Genomatica is establishing a rich pipeline of sustainable bioprocesses that enable cost-advantaged manufacturing of large industrial chemicals from carbohydrate and other favorable feedstocks using novel microorganisms. The Company’s bio-manufacturing processes target chemicals with large existing markets that collectively address major segments of the chemical value chain.  The focus of the current target class of chemicals are those made from the products of large petrochemical crackers.  They are commonly referred to in the chemical industry as “Cracker-Plus-One” products or chemical intermediates.

In the world today, oil and gas based feedstocks, also known as hydrocarbons, comprise over 90% of the industry’s feedstock base.  These raw materials are typically processed in ethylene (or steam) crackers where they produce the foundational building blocks for the industry. These building blocks include chemicals such as ethylene, propylene, benzene, butadiene, toluene, xylenes, and methane.  Large, expensive and often highly integrated chemical processing facilities transform these cracker products into a wide variety of derivatives, the “Cracker-Plus-One” chemicals. 
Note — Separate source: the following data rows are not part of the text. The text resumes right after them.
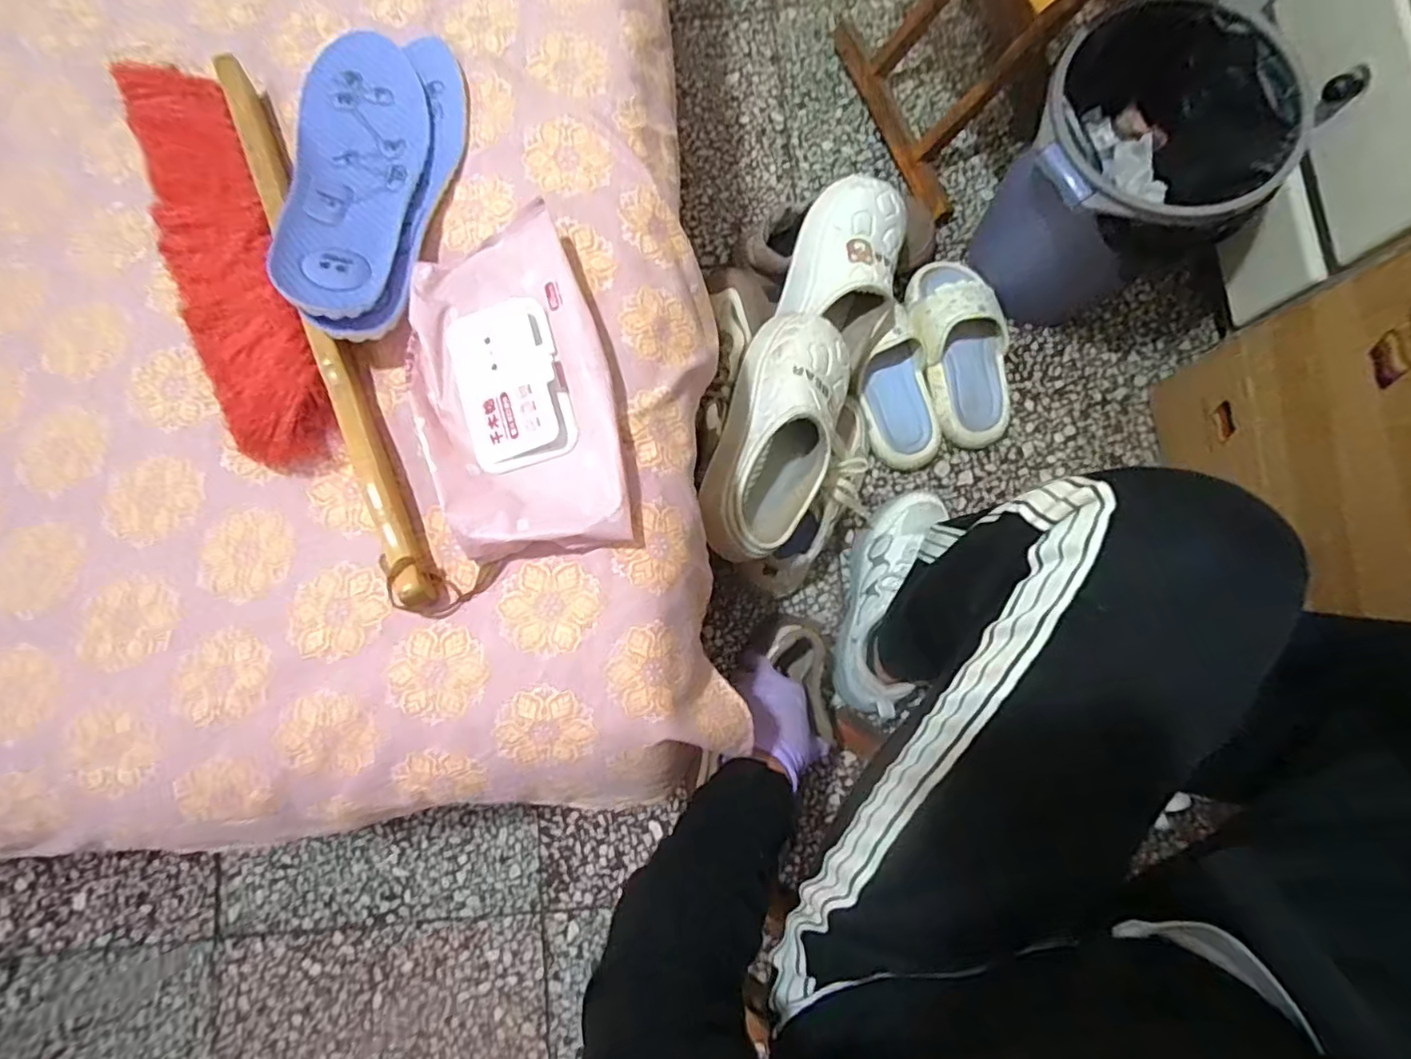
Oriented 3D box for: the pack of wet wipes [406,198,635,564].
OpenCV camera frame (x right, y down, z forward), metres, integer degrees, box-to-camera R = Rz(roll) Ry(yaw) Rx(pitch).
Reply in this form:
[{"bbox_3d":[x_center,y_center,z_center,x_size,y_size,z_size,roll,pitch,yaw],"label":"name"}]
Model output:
[{"bbox_3d":[-0.115,-0.084,0.360,0.116,0.039,0.207,-15,81,0],"label":"pack of wet wipes"}]

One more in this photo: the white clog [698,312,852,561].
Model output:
[{"bbox_3d":[0.071,-0.094,0.582,0.107,0.085,0.253,18,83,5],"label":"white clog"}]

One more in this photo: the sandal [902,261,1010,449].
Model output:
[{"bbox_3d":[0.321,-0.224,0.744,0.109,0.079,0.239,-11,80,0],"label":"sandal"}]

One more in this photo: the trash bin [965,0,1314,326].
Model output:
[{"bbox_3d":[0.438,-0.369,0.668,0.219,0.247,0.246,36,85,7],"label":"trash bin"}]

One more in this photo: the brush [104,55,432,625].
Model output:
[{"bbox_3d":[-0.271,-0.133,0.375,0.092,0.041,0.415,-23,79,-1],"label":"brush"}]

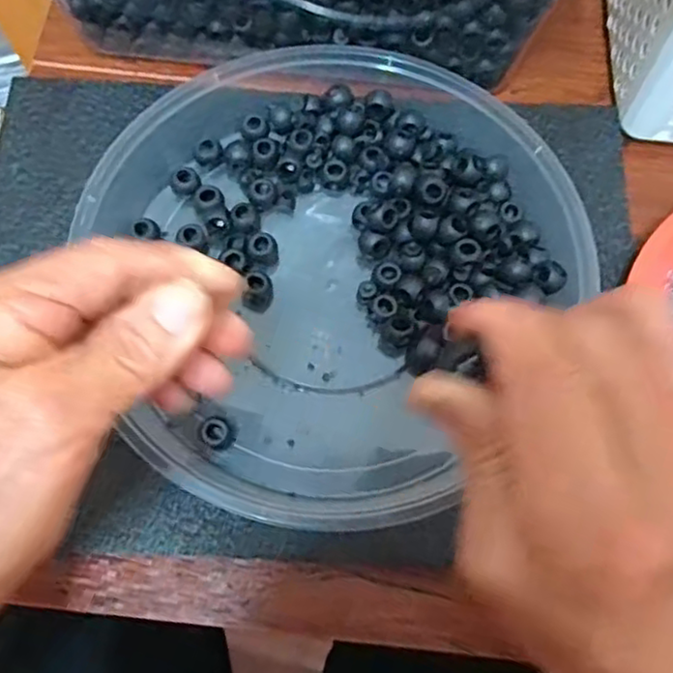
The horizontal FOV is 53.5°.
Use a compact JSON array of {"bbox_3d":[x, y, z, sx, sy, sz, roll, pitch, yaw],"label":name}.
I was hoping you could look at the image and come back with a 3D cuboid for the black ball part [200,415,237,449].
[{"bbox_3d":[-0.054,0.042,0.301,0.015,0.013,0.015,1,71,-2],"label":"black ball part"}]

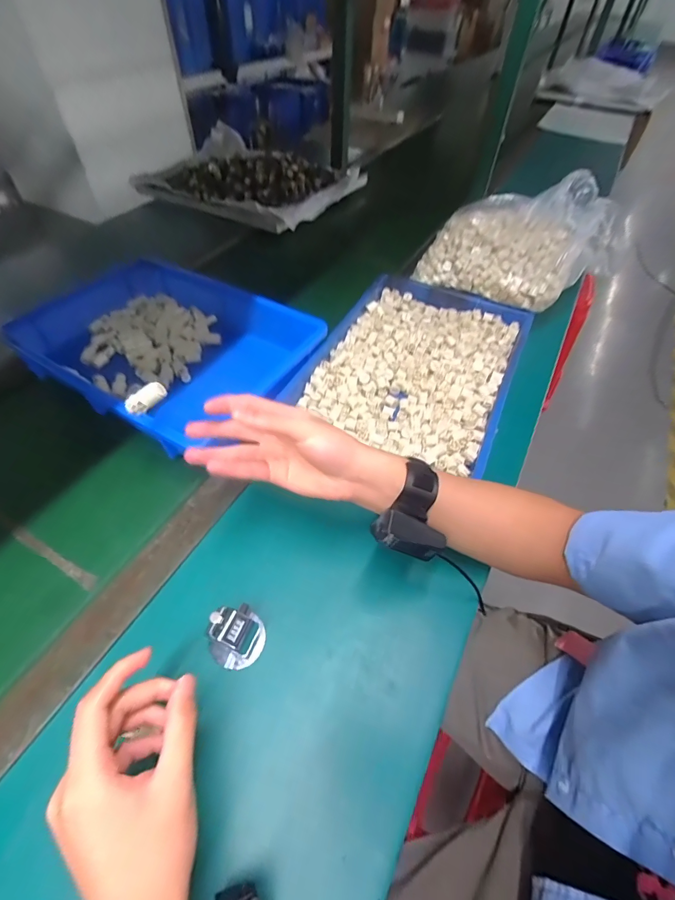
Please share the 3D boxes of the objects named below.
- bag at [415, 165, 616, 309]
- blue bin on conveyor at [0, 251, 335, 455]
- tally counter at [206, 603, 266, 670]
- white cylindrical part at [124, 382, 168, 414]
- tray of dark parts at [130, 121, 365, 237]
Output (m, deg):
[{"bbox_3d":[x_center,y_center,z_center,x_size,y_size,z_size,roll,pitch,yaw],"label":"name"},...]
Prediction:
[{"bbox_3d":[0.334,-0.367,0.714,0.307,0.158,0.223,29,56,19],"label":"bag"},{"bbox_3d":[-0.270,-0.170,0.617,0.430,0.070,0.292,26,57,16],"label":"blue bin on conveyor"},{"bbox_3d":[-0.096,0.173,0.371,0.051,0.052,0.054,16,55,9],"label":"tally counter"},{"bbox_3d":[-0.204,-0.055,0.415,0.044,0.015,0.015,-34,61,-5],"label":"white cylindrical part"},{"bbox_3d":[-0.258,-0.759,1.079,0.558,0.079,0.376,24,55,16],"label":"tray of dark parts"}]

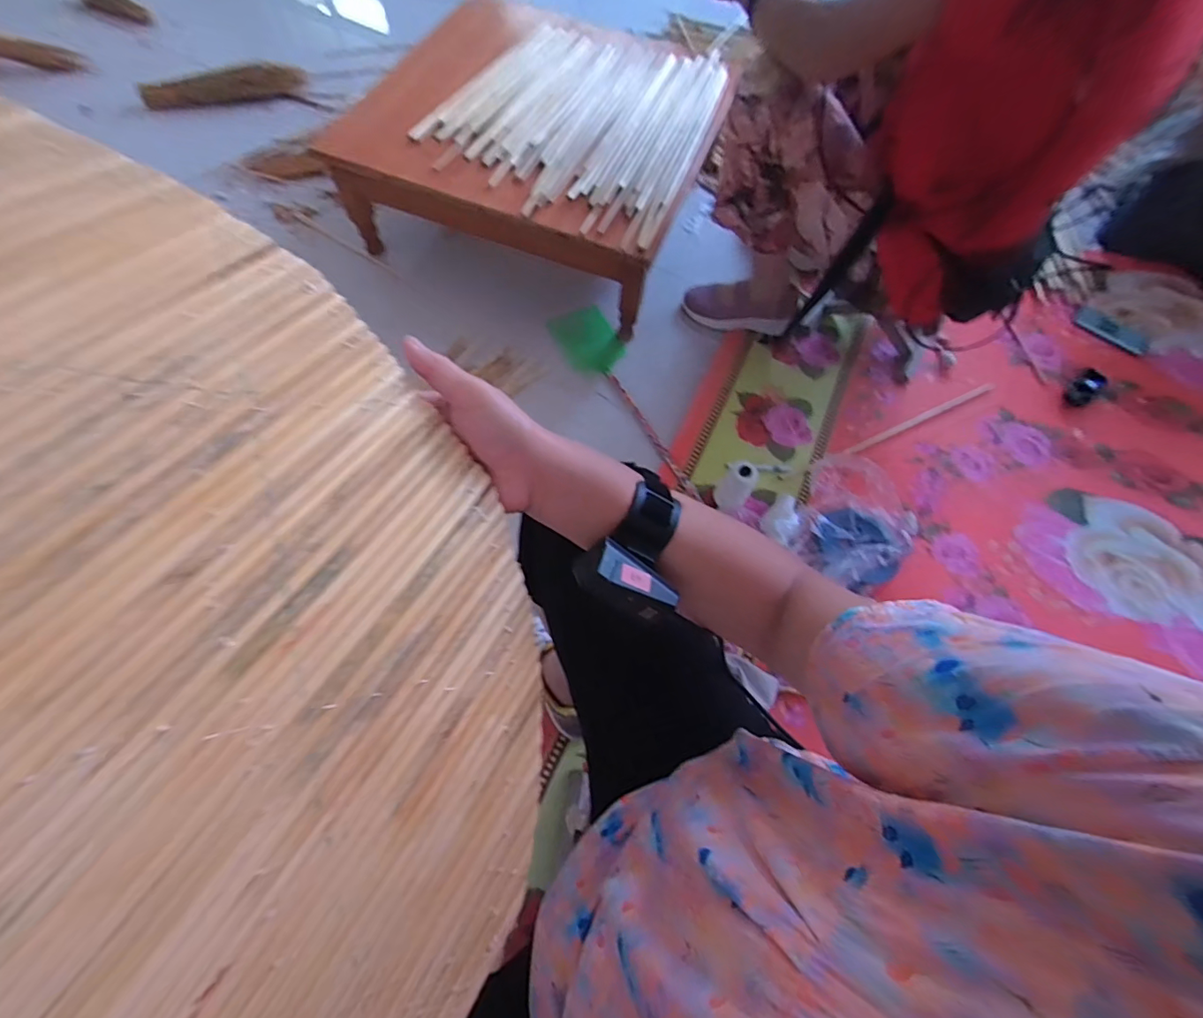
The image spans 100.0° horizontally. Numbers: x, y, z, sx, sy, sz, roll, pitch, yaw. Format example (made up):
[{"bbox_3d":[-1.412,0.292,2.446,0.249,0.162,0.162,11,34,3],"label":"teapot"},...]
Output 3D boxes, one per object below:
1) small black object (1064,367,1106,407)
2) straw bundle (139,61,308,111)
[{"bbox_3d":[0.917,-0.228,0.958,0.069,0.038,0.050,-33,72,-16],"label":"small black object"},{"bbox_3d":[-0.979,-1.095,1.311,0.400,0.064,0.057,-16,68,-10],"label":"straw bundle"}]

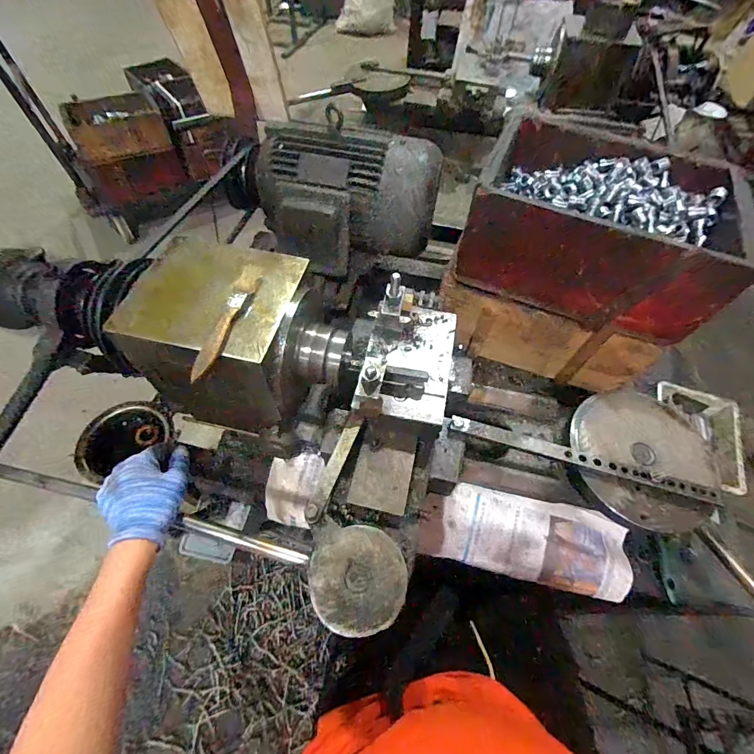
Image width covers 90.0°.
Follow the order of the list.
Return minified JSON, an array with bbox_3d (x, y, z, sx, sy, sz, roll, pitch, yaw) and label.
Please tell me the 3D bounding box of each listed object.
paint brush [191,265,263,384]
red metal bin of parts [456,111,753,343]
[{"bbox_3d":[-0.149,-0.062,0.380,0.022,0.013,0.147,10,58,4],"label":"paint brush"},{"bbox_3d":[0.321,-0.227,0.578,0.333,0.150,0.230,20,59,11],"label":"red metal bin of parts"}]

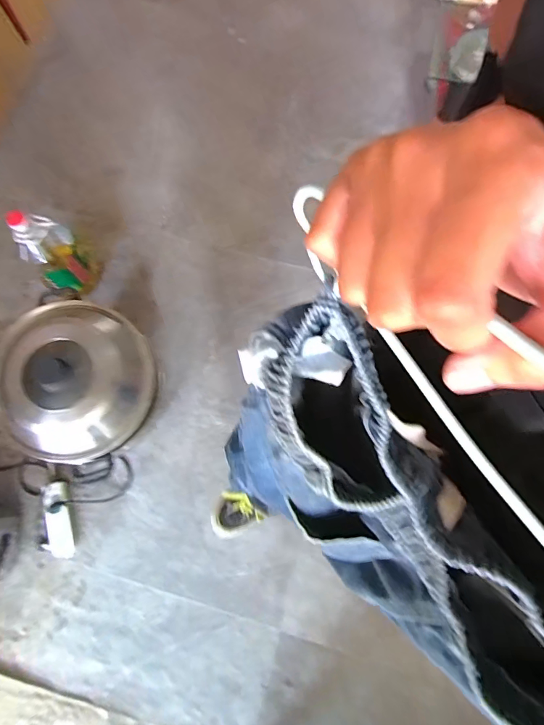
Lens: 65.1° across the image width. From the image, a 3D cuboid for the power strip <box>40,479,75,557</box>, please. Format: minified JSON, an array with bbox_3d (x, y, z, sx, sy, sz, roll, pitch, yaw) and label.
[{"bbox_3d":[-0.582,0.427,1.156,0.074,0.032,0.194,-14,73,-3],"label":"power strip"}]

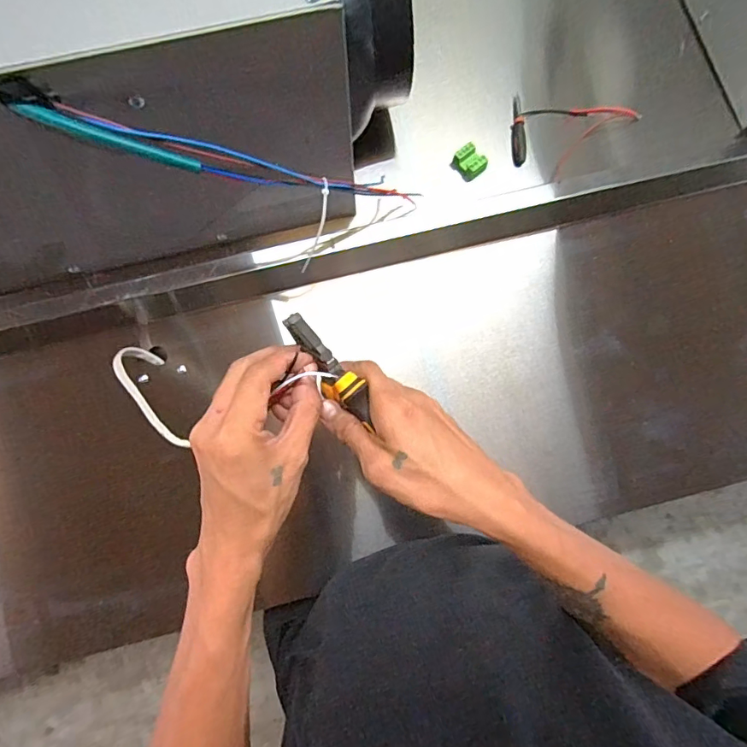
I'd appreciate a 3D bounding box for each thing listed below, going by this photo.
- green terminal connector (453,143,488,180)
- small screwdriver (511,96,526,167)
[{"bbox_3d":[0.095,-0.206,0.471,0.022,0.018,0.030,-40,81,-7],"label":"green terminal connector"},{"bbox_3d":[0.146,-0.247,0.485,0.011,0.014,0.078,3,79,1],"label":"small screwdriver"}]

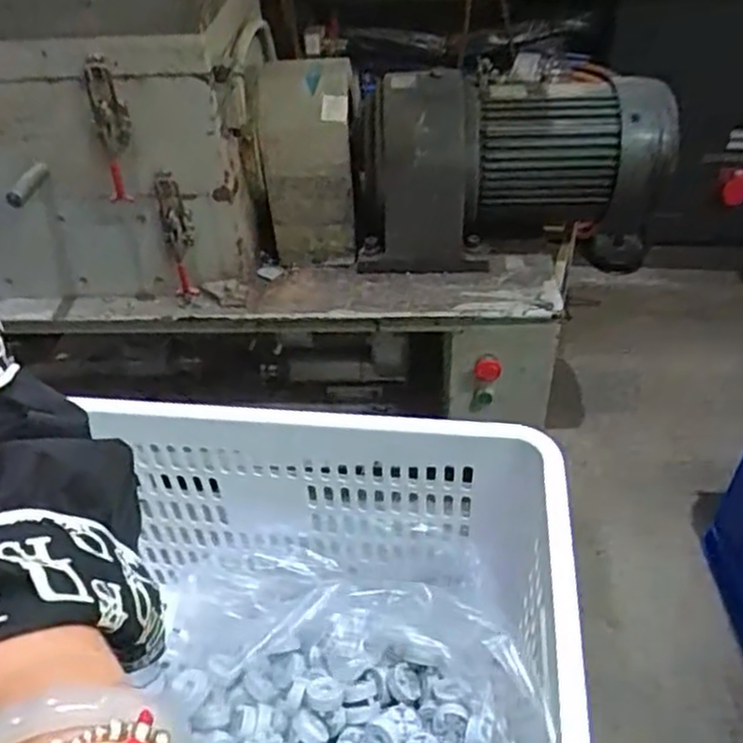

Cracker-Plus-One chemical products serve significant, established markets, where typically their demand is measured in the billions of pounds per year.  Manufacturing industries producing computers, electronics, automobiles, furnishings, construction, pharmaceuticals, medical devices, solar panels, food, and packaging, all depend on these chemicals and derivative plastics for their existence. Even natural materials such as leather, cotton, wood, glass, paper, and copper are treated, extracted, grown or finished with the assistance of chemicals.

Genomatica is altering the current manufacturing paradigm with the introduction of alternative feedstocks that can be used to produce these same Cracker-Plus-One chemicals.  By leveraging its knowledge of the chemical industry, as well as its technology platform, Genomatica has selected the optimal combination of feedstocks, microorganisms, and overall process designs in order to produce targeted chemicals in a cost-advantaged manner.